(Note:  Thought you might find this post valuable that I originally posted on my blog at theamsight.com.)

When you begin the year basking in the post planning afterglow (ok, maybe that's just me), it's easy to have crystal clear clarity on your goals, objectives and the priorities for the year.  Widely Important Goals?  Check!  Key objectives set?  Check!  Laser focus?  Check, check, check!

And then life happens.

It's far too easy for important, strategic goals to get hijacked by those urgent “now” demands that consume most of our days.

Whether you're a solopreneuer, a CEO, or a team leader, now is the perfect time to revisit, re-evaluate and recommit to those crucial goals.

To make it easier, I've identified the following four steps in this review process.  I've also provided two templates you'll want to make sure you download.  


  • Recommit to Goals
  • Refine Actions
  • Create Capacity
  • Operationalize Reviews


The first step in the review process is to recommit to your goals.  First, you want to make sure those goals still serve you.  Business moves fast and to be agile, you must identify whether the “why” of your goal is still relevant.  The strategic plan review template is a great tool to help you and your team reassess and if appropriate, recommit to the goals that matter the most for the balance of the year.

“He who has a WHY can bear any HOW.”

— Dr. Frankl

Click to Download Spreadsheet Template

This template includes very detailed instructions, but basically, it's designed to help you identify the critical few goals you want to commit to and focus on achieving.  The steps are:



  • Evaluating the Goals:  Review the strategic objectives or annual objectives you set at the beginning of the planning period.  Are these still essential to achieving your most important organizational goal?  If so, why?  Are there new goals or opportunities that need consideration?  As a team, rate how critical each of these objectives is to achieve the overall organizational goal.
  • Uncover the Critical Few Goals:  My rating system combines the weighting of “how important the goal/project is to achieving the overall strategic goal of the organization” and “likelihood of executing in the current year.”  (For the critical few goals/objectives you determine from this evaluation, you will develop a 12-week action plan in the next phase of this review process.)
  • Risk Assessment:  For those goals you've deemed critical to success, there will always be challenges and risks.   Take this opportunity to think about what those risks might be, how you can mitigate those risks and how you will respond should the risks materialize despite your best efforts.  Simply the process of thinking through these risks will be tremendously valuable to your team.

NOTE:  Don't do this evaluation in isolation if you work with a team.  It's most valuable when performed with your teammates.


For the goals you've identified as the critical few, you will create a 12-week action plan to create clarity and accountability for what can be done over the next three months to get you closer to achieving your goals.

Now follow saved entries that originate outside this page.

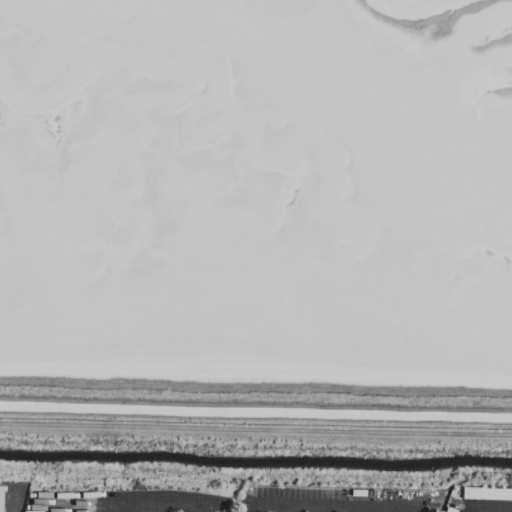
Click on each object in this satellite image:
building: (1, 497)
building: (1, 498)
parking lot: (343, 500)
road: (180, 507)
road: (339, 508)
road: (488, 509)
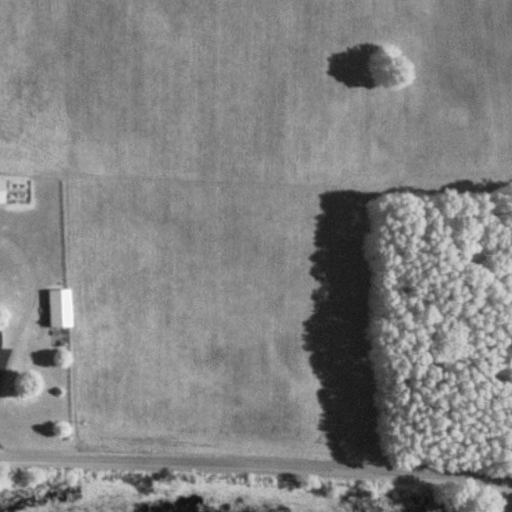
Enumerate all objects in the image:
building: (0, 191)
road: (25, 294)
building: (56, 308)
road: (256, 467)
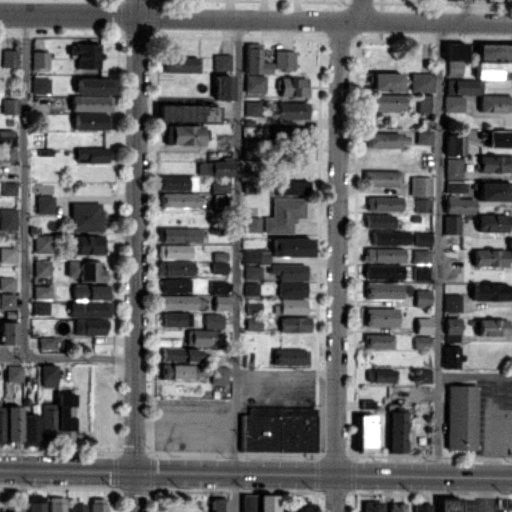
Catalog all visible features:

In this 12-week Action Plan template, you will determine the key steps, due dates, and the lead measures you want to track for each goal/project.  You may not be able to achieve your goals in 12 weeks, so only focus on what you can do in the next 12 weeks to make the progress you need to make.

Click to Download Template


  • What are lead measures?  Lead measures are those actions you take each day or week that create momentum to help you ultimately achieve your goal.  For instance, if your goal were to lose 10 lbs, you will be far more successful if you track your daily exercise (lead measure) or your daily calorie intake (lead measure) than if you just track your actual weight loss (lag measure).
  • Why a 12-week action plan?  What if you have more than 12 weeks to achieve your goals?  I find that 12-week action plans strike the right balance between the sense of urgency and flexibility necessary to execute.  12-week action plans are digestible without being overwhelming.  The idea is to focus and create momentum, not generate an elaborate long-term project plan.


We are very good at adding things to our to do list.  What we must become great at is continually creating margin and the capacity to focus on those most important goals/projects.  A few ways to create capacity include:


  • Meetings.  Review your recurring meetings.  What meetings can you change from weekly to bi-weekly?  Are there hour-long meetings you can change to 45 minutes?  Are there meetings you can send a teammate to or alternate attendance?  Are there meetings you can cancel until you need them again?
  • Projects.  Are there projects you are working on that no longer serve you?  Are there projects that have no clear, direct line to your most important strategic goals?  Can you press “pause” for now?
  • Processes.  Do you have processes that take up far too much of your time?  Can you automate repeatable processes (possibly with Zapier, for instance)?    Where are the bottlenecks and what can you do now to remove them and release more of your time?


The last step of this review process is to incorporate a review cadence into your normal operations.   For example:


  • Each week, as part of your weekly team meetings and each month, update progress on the 12-week Action Plan.  What can you celebrate?  Are there areas where you (or team) need help?  Where is your progress in jeopardy?
  • Quarterly or at least semi-annually revisit the “Strategic Review Plan” Template to ensure you are working on the strategic goals that are critical to your business.


Life happens.  You can't control that.  But you can use this process and these tools to help you respond in a way that is intentional and in alignment with your most important strategic goal!